Data listing ::
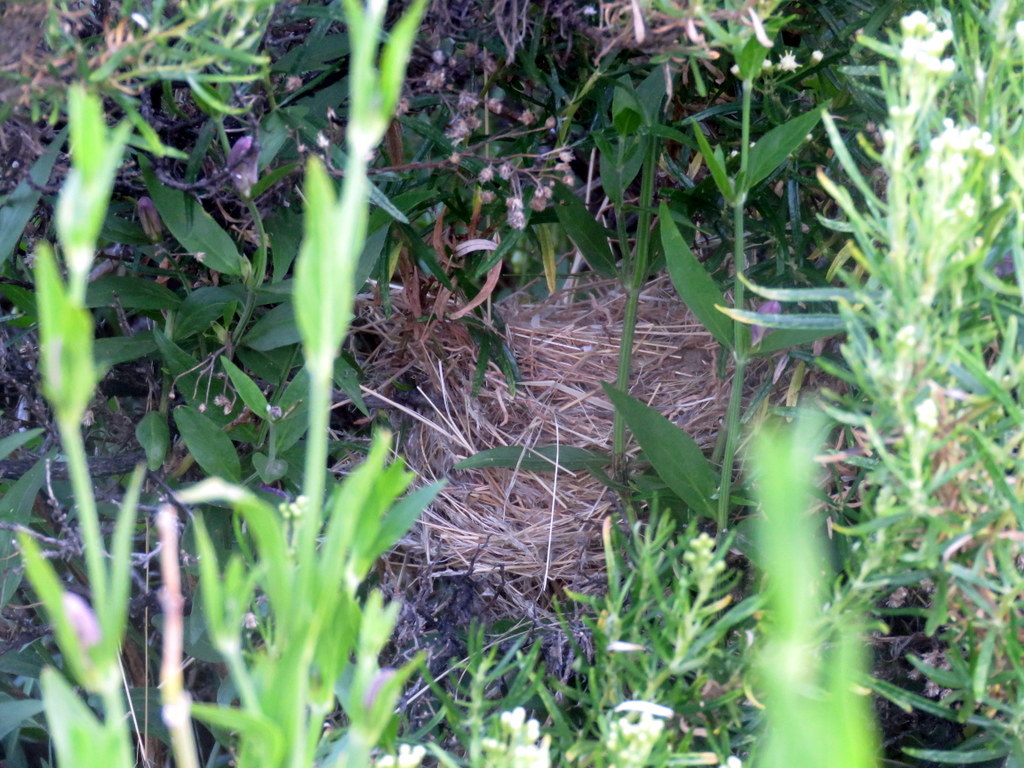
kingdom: Animalia
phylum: Chordata
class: Aves
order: Passeriformes
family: Thraupidae
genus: Poospizopsis
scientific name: Poospizopsis hypocondria
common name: Rufous-sided warbling-finch
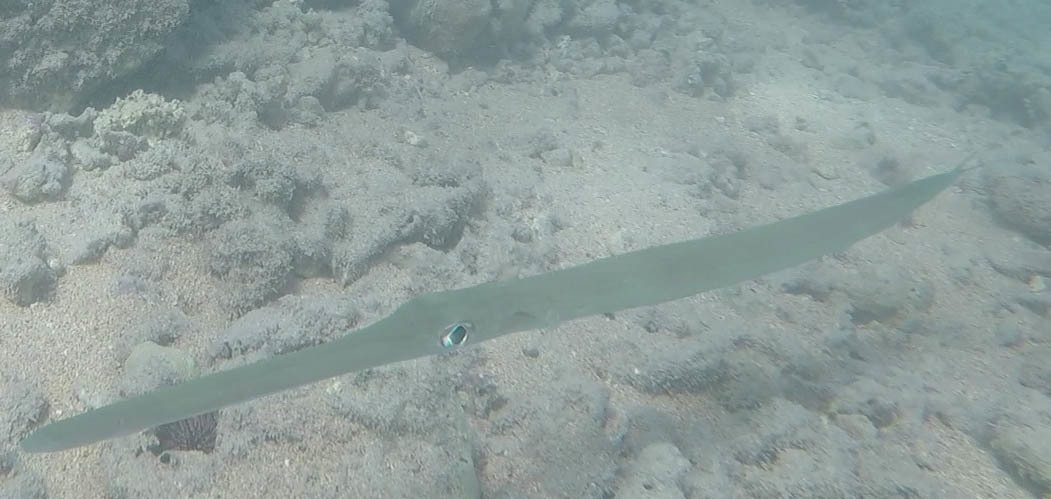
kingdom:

Challenge ::
Arrange every line of text in the material above as a numbered list, dropping blank lines and leaving out the pictures.

Written solution ::
1. kingdom: Animalia
2. phylum: Chordata
3. class: Aves
4. order: Passeriformes
5. family: Thraupidae
6. genus: Poospizopsis
7. scientific name: Poospizopsis hypocondria
8. common name: Rufous-sided warbling-finch
9. kingdom:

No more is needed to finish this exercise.